Movie review: The Hand of God is warm-hearted, quirky, tragic and humorous
Toni Servillo and Filippo Scotti. Pictures: Gianni Fiorito
★★★★☆
One of the great contemporary Italian directors, Paolo Sorrentino’s The Hand of God (15A) is an autobiographical coming-of-age story set in Naples in the 1980s.
Teenager Fabietto Schiesa (Filippo Scotti) grows up in an unconventional family, with a prank-crazy mother Mari (Teresa Saponangela), a philandering father Saverio (Toni Servillo) and an older brother, Marchino (Marlon Joubert), who auditions for Fellini as he tries to become an actor.
And then there’s Fabietto’s foul-mouthed grandmother (Birte Berg), an impoverished Baroness (Betty Pedrazzi) who lives upstairs, and his Aunt Patrizia (Luisa Ranieri), whose ongoing mental breakdown involves stripping naked at every opportunity.
A febrile bunch, to say the least of it: and then the Argentinean genius Diego Maradona joins S.C.C. Napoli, turning Naples into the centre of the footballing universe.

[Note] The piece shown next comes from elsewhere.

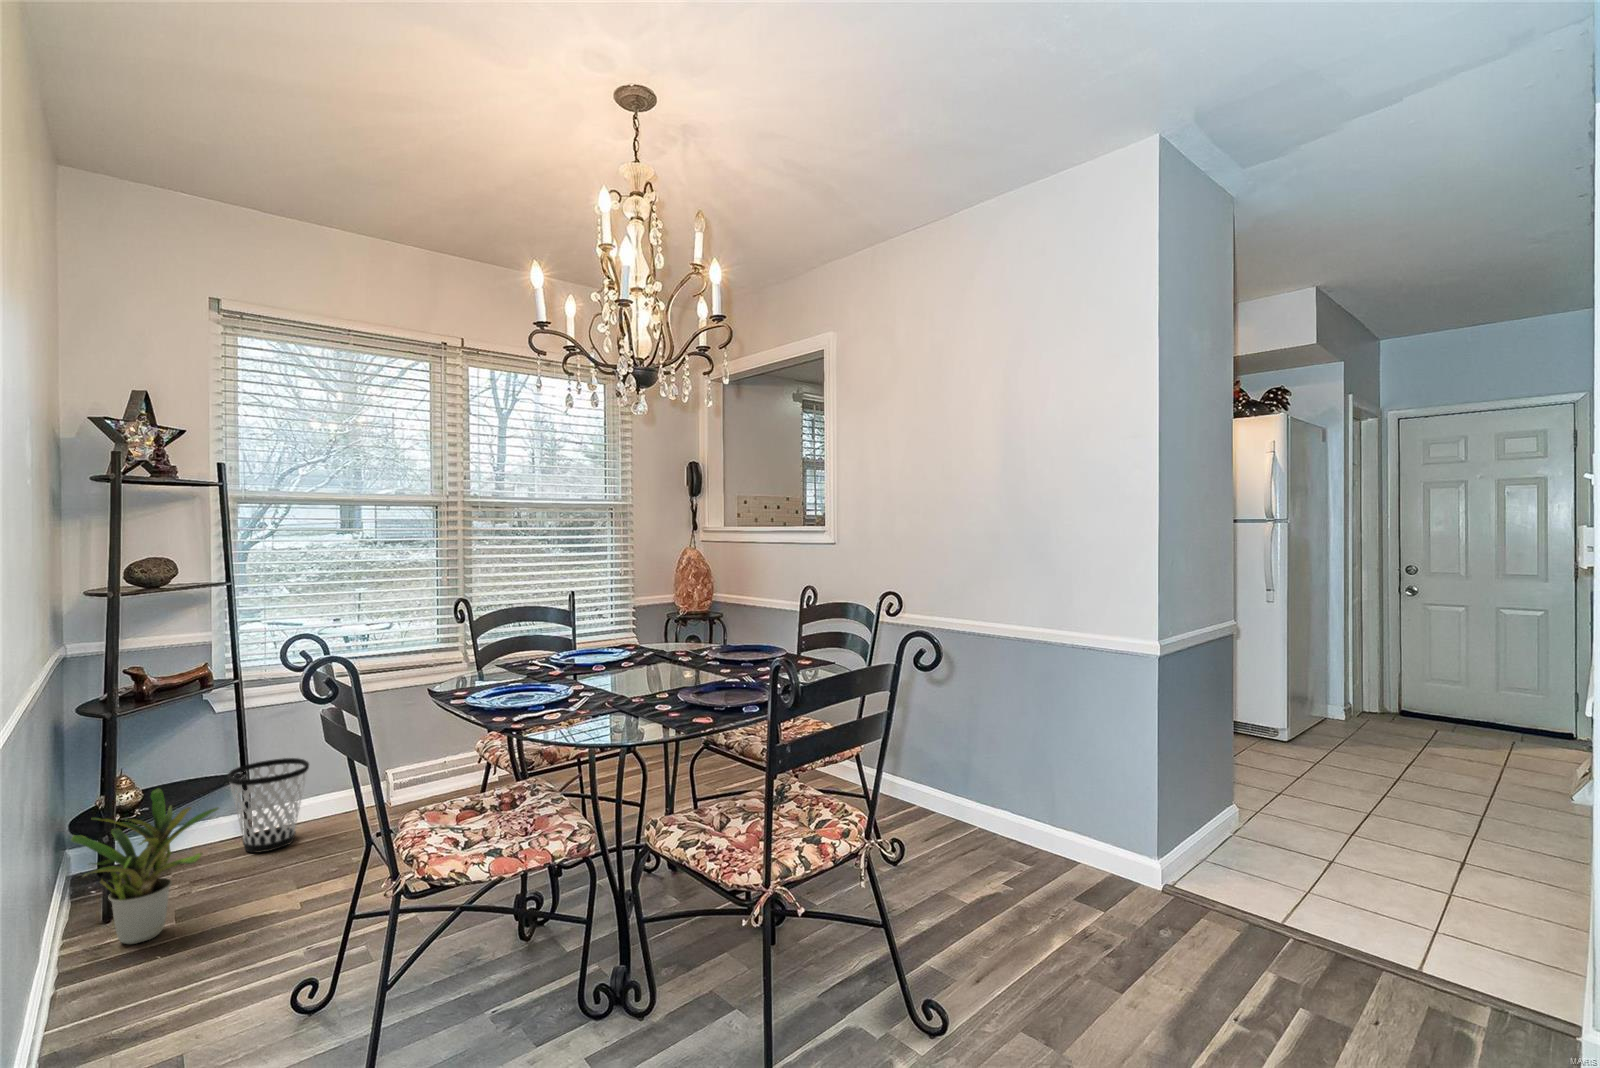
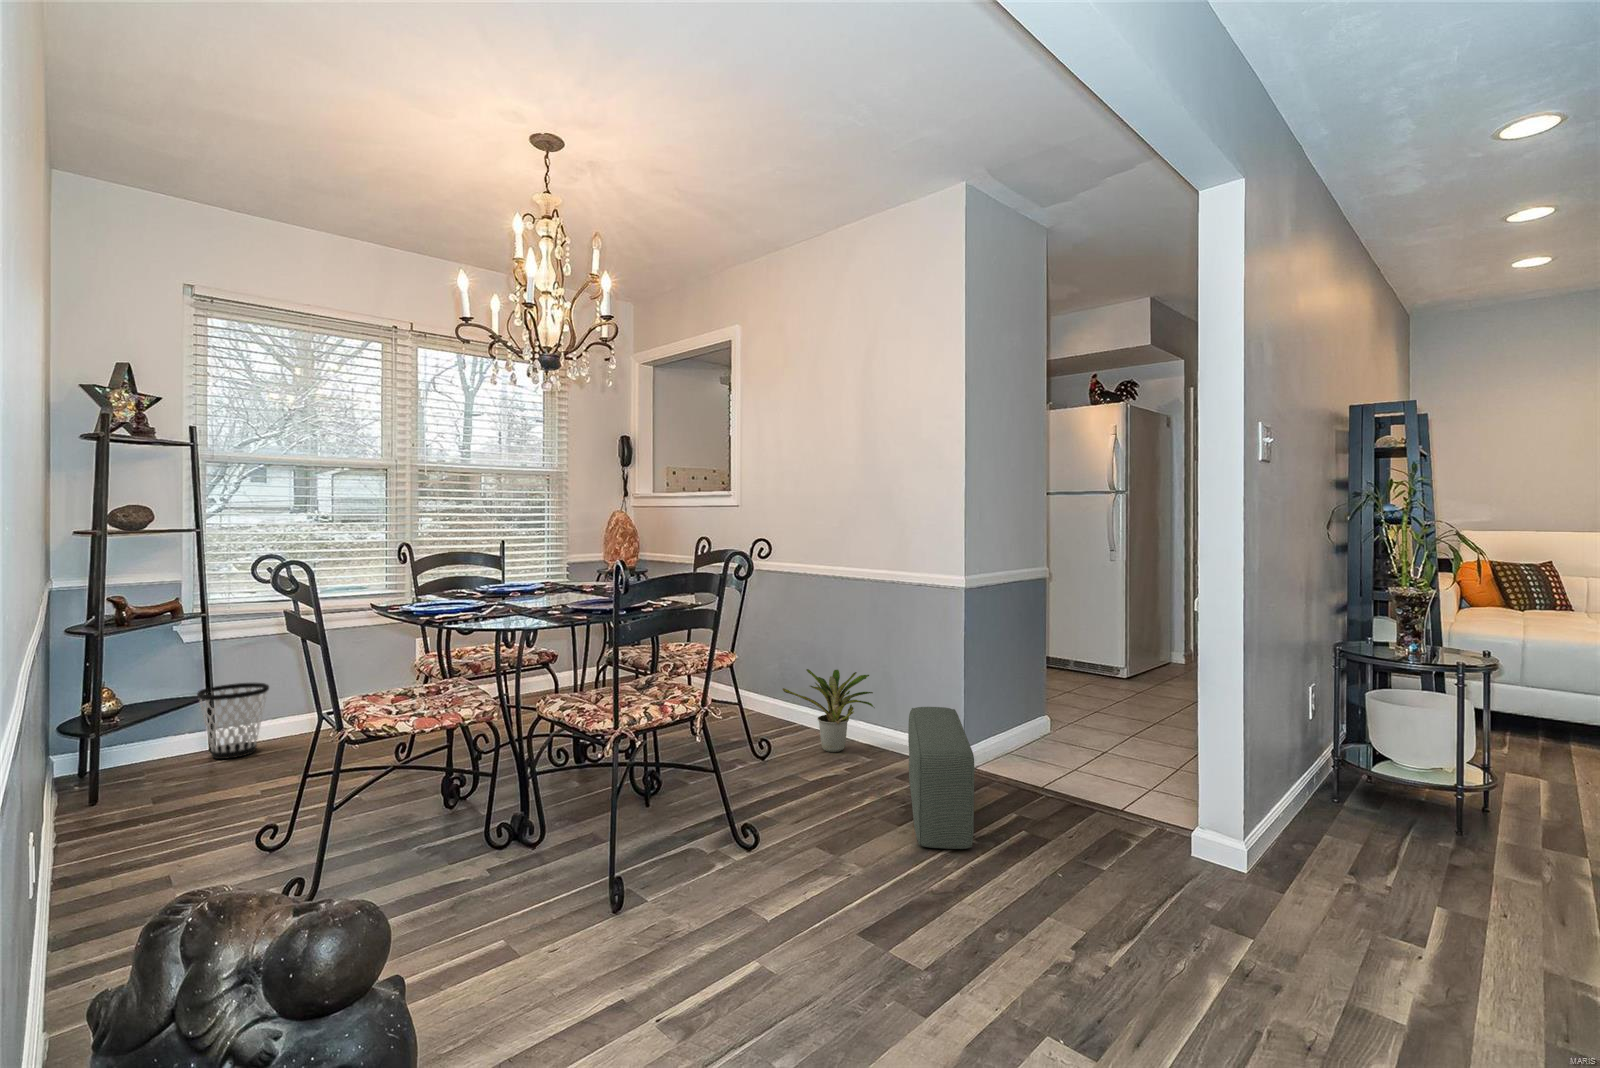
potted plant: present [71,788,219,944] -> present [783,669,873,752]
pouf: none [1086,812,1217,1034] -> present [908,707,975,849]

Written and directed by Paolo Sorrentino, The Hand of God — the title, of course, references Maradona’s infamous goal against England during the 1986 World Cup — is a charming bildungsroman, a series of vignettes in which Sorrentino pays homage to the place and people who formed him.
Reminiscent of Cinema Paradiso in its nostalgic tone and cinematically inspired narrative, the film is by turns warm-hearted, quirky, tragic and humorous, with Filippo Scotti a very likeable avatar for the young Sorrentino as he navigates the emotional and hormonal rollercoaster of his teenage years.

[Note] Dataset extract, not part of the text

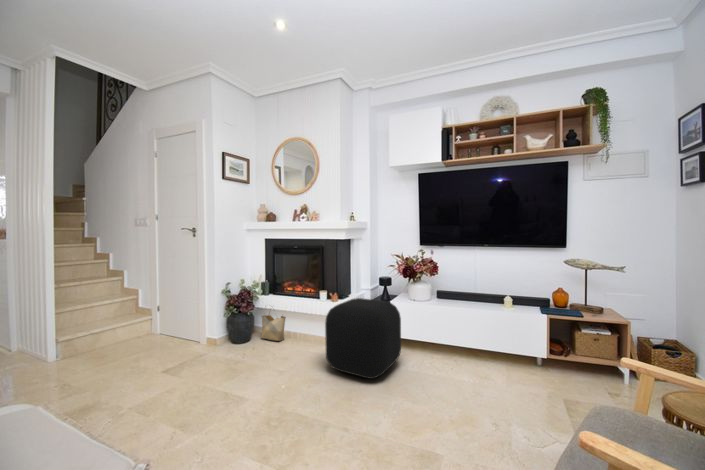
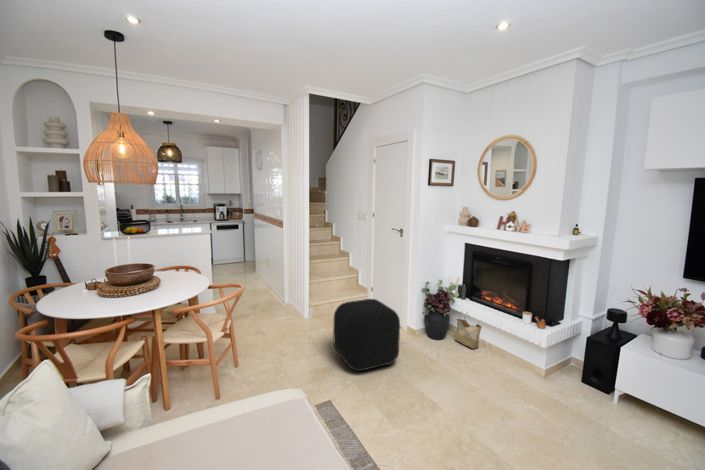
ottoman: present [325,298,401,379] -> present [333,299,400,371]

Cinematographer Dario D’Antonio fairly ravishes Naples with his cameras, capturing its crystal-clear light and romantic appeal with sun-drenched wide-angle shots, but also taking us deep into the city’s less salubrious quarters, where Fabietto discovers a world that is much darker and claustrophobic (and exciting) than his comfortably middle-class upbringing previously allowed.
Full of poetic flourishes, classical quotations and self-deprecatory acknowledgements of how callow youth can be, The Hand of God is a thoroughly enjoyable portrait of the artist as a young man.